Crooks can guess Visa card details in six seconds by querying lots of websites at once

Originally published at: http://boingboing.net/2016/12/04/crooks-can-guess-visa-card-det.html

…

…Just in time for Christmas.

2016 - Just swell from start to finish.

Did something bad happen in 2016? I wasn’t paying much attention.

Just hack the card of some board members and order porn to their address on their card, and I’m sure the word will go round that they have to fix the security.

The attack itself seems fairly obvious, once you know that Visa card validation isn’t done centrally. While that is news to me, it must always have been known by card issuers, payment gateways, and basically everyone who cared to find out (including fraudsters). It’s certainly not news that an expiry date, CVV and address provide only trivial security if they can be brute-forced.

I am slightly confused, because I thought Visa was basically just a protocol-- I read somewhere that “Visa” itself has like 6 employees-- so I would have assumed every attempt to validate my Visa card goes through my bank (who ought to spot 700 failed validation attempts in a row).

The only way to truly solve this is going to be to replace credit card numbers with some sort of network based crypto embedded in a physical card. Put card readers in cell phones and laptops, next to the fingerprint sensor, and now you don’t need card numbers anymore.

Powered by a Difference Engine? Those sites are so slow!

I can’t say much, but Visa is one of my employer’s major clients. Rest assured they have well more than six employees. It’s very much not “just a protocol.”

Huh. Anyone’d think that common mode failure had never been invented.

NFC is standard on most phones at this point, so that would be a logical option. Adding it to more traditional computers seems like a trivial task as well.

Wouldn’t a much simpler way be for Mastercard, Visa and American Express to provide Paypal-esque online accounts that let you conduct transactions using them as an intermediate? That way you could use password authentication, which has issues as well but at least those can be managed by users if they have the will to do so, and it avoids the inevitable security issues when they start selling NFC readers able to access chip cards to authorize transactions, not to mention saving consumers from buying an NFC reader for every device with which they plan to make credit card transactions.

as a former PP employee - PP accounts are NOT more secure. They are only as secured as the persons choosen password. which means not at all.

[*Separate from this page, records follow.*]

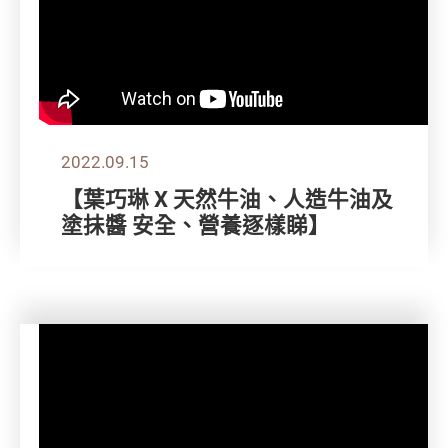
2022.09.15
【葉巧琳 X 天然牛油、人造牛油及
塗抺醬 安全、營養逐樣睇】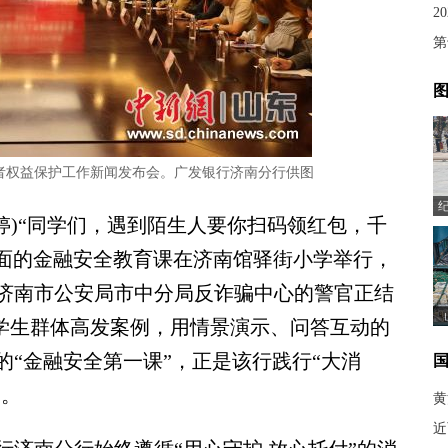
2
第
图
费者权益保护工作新闻发布会。广发银行济南分行供图
婷)“同学们，遇到陌生人要你扫码领红包，千
生面的金融安全教育课在济南馆驿街小学举行，
济南市公安局市中分局反诈骗中心的警官正结
等学生群体高发案例，用情景演示、问答互动的
“金融安全第一课”，正是该行践行“大消
脚。
黄
近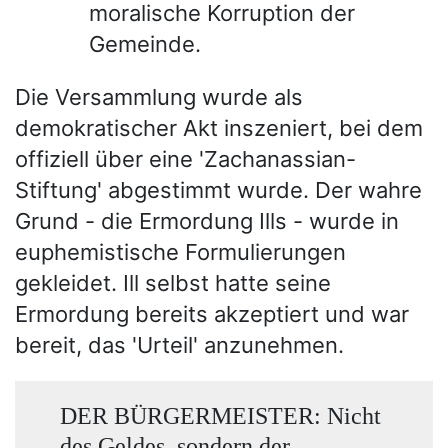
moralische Korruption der
Gemeinde.
Die Versammlung wurde als
demokratischer Akt inszeniert, bei dem
offiziell über eine 'Zachanassian-
Stiftung' abgestimmt wurde. Der wahre
Grund - die Ermordung Ills - wurde in
euphemistische Formulierungen
gekleidet. Ill selbst hatte seine
Ermordung bereits akzeptiert und war
bereit, das 'Urteil' anzunehmen.
DER BÜRGERMEISTER: Nicht
des Geldes, sondern der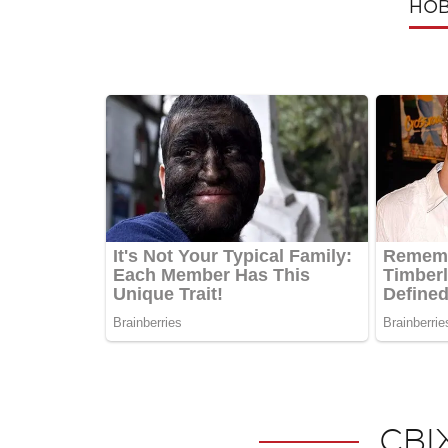
НОВ
СВІ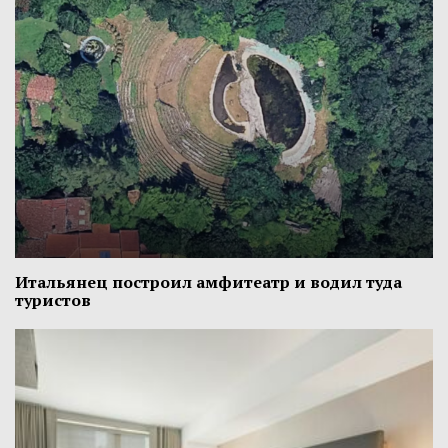
Итальянец построил амфитеатр и водил туда
туристов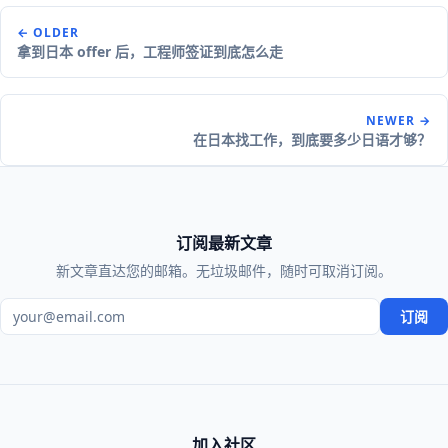
← OLDER
拿到日本 offer 后，工程师签证到底怎么走
NEWER →
在日本找工作，到底要多少日语才够？
订阅最新文章
新文章直达您的邮箱。无垃圾邮件，随时可取消订阅。
电子邮箱地址
订阅
加入社区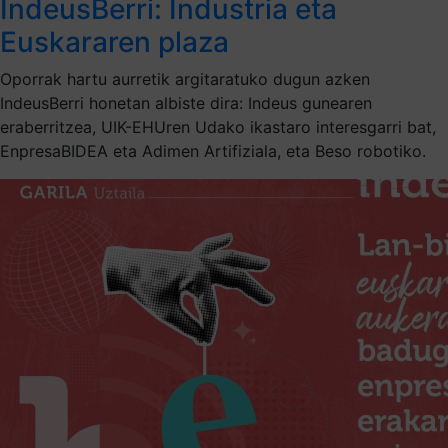
IndeusBerri: Industria eta
Euskararen plaza
Oporrak hartu aurretik argitaratuko dugun azken
IndeusBerri honetan albiste dira: Indeus gunearen
eraberritzea, UIK-EHUren Udako ikastaro interesgarri bat,
EnpresaBIDEA eta Adimen Artifiziala, eta Beso robotiko.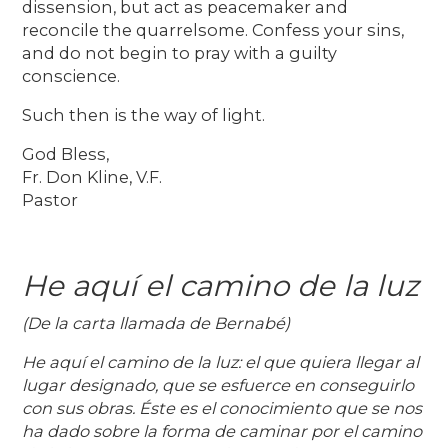
dissension, but act as peacemaker and
reconcile the quarrelsome. Confess your sins,
and do not begin to pray with a guilty
conscience.
Such then is the way of light.
God Bless,
Fr. Don Kline, V.F.
Pastor
He aquí el camino de la luz
(De la carta llamada de Bernabé)
He aquí el camino de la luz: el que quiera llegar al
lugar designado, que se esfuerce en conseguirlo
con sus obras. Éste es el conocimiento que se nos
ha dado sobre la forma de caminar por el camino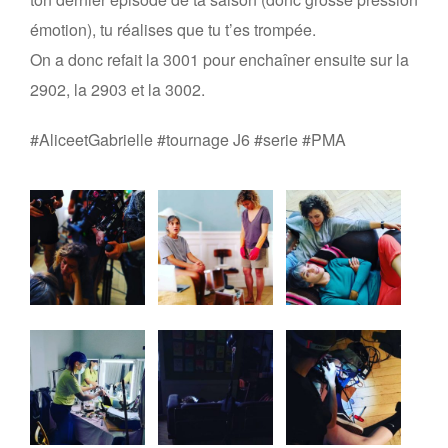
émotion), tu réalises que tu t’es trompée.
On a donc refait la 3001 pour enchaîner ensuite sur la
2902, la 2903 et la 3002.
#AliceetGabrielle #tournage J6 #serie #PMA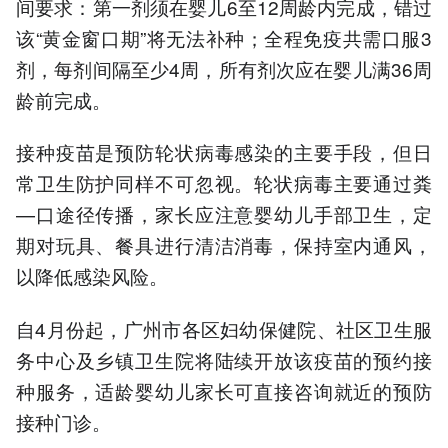
间要求：第一剂须在婴儿6至12周龄内完成，错过
该“黄金窗口期”将无法补种；全程免疫共需口服3
剂，每剂间隔至少4周，所有剂次应在婴儿满36周
龄前完成。
接种疫苗是预防轮状病毒感染的主要手段，但日
常卫生防护同样不可忽视。轮状病毒主要通过粪
—口途径传播，家长应注意婴幼儿手部卫生，定
期对玩具、餐具进行清洁消毒，保持室内通风，
以降低感染风险。
自4月份起，广州市各区妇幼保健院、社区卫生服
务中心及乡镇卫生院将陆续开放该疫苗的预约接
种服务，适龄婴幼儿家长可直接咨询就近的预防
接种门诊。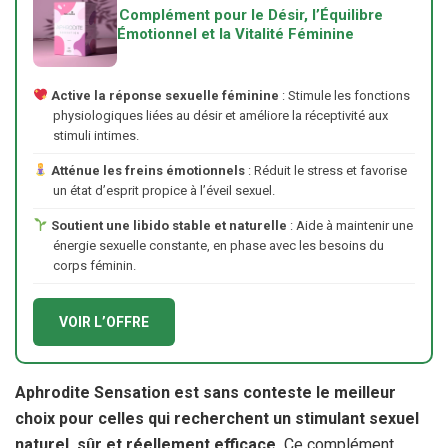
Complément pour le Désir, l’Équilibre
Émotionnel et la Vitalité Féminine
Active la réponse sexuelle féminine
: Stimule les fonctions
physiologiques liées au désir et améliore la réceptivité aux
stimuli intimes.
Atténue les freins émotionnels
: Réduit le stress et favorise
un état d’esprit propice à l’éveil sexuel.
Soutient une libido stable et naturelle
: Aide à maintenir une
énergie sexuelle constante, en phase avec les besoins du
corps féminin.
VOIR L’OFFRE
Aphrodite Sensation est sans conteste le meilleur
choix pour celles qui recherchent un stimulant sexuel
naturel, sûr et réellement efficace.
Ce complément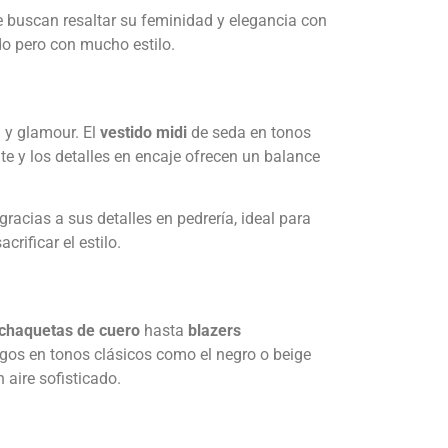
e buscan resaltar su feminidad y elegancia con
ado pero con mucho estilo.
 y glamour. El
vestido midi
de seda en tonos
te y los detalles en encaje ofrecen un balance
racias a sus detalles en pedrería, ideal para
rificar el estilo.
chaquetas de cuero
hasta
blazers
igos en tonos clásicos como el negro o beige
 aire sofisticado.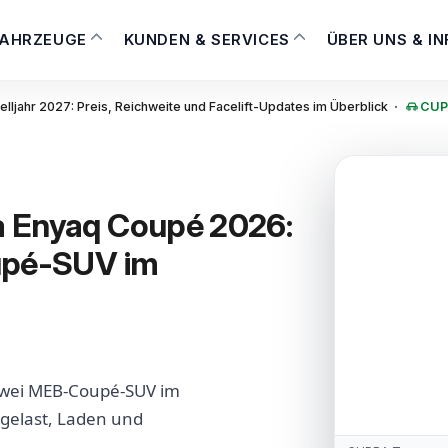
FAHRZEUGE
KUNDEN & SERVICES
ÜBER UNS & I
·
jahr 2027: Preis, Reichweite und Facelift-Updates im Überblick
CUPR
a Enyaq Coupé 2026:
upé-SUV im
zwei MEB-Coupé-SUV im
ngelast, Laden und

yeah, this isn’t new. Been the case since well forever. As you mentioned, the way to prevent this is not at the card number itself but all the parties involved in getting that txn processed (gateways, processors, merchant account banks, card issuers). For the most part, all the big players have velocity checks, rate limiting, geolocation and proactive measures based on transaction history. You run into problems though with smaller banks, smaller card issuers, smaller gateways, smaller retailers who don’t take the time/money to invest in proactive fraud prevention.

My point wasn’t that making Visa and Mastercard transactions authenticate like Paypal transactions will make them secure, since as you say many Paypal accounts are poorly secured. Instead, my point was that, for the small but informed minority of people who will choose a good password, it will significantly increase security, since it will no longer be capped by a measly 3 digit code and a not as private as it should be card number, particularly since both of those bits of information get shared with every site that you make a transaction with, whereas with an intermediate authentication system like Paypal you don’t give your password to every merchant you transact with. Note that in addition to leaving aside the issue of poor passwords (since we’re talking about what Mastercard and Visa can do, you’re never going to make people secure if they’re willfully careless), we’re ignoring the human factors of operating these services, which can introduce their own issues.

“Crooks” Aren’t crooks extinct? If a headline was needed that didn’t duplicate “Criminals”, why not use the more colorful “Miscreants”?

This topic was automatically closed after 5 days. New replies are no longer allowed.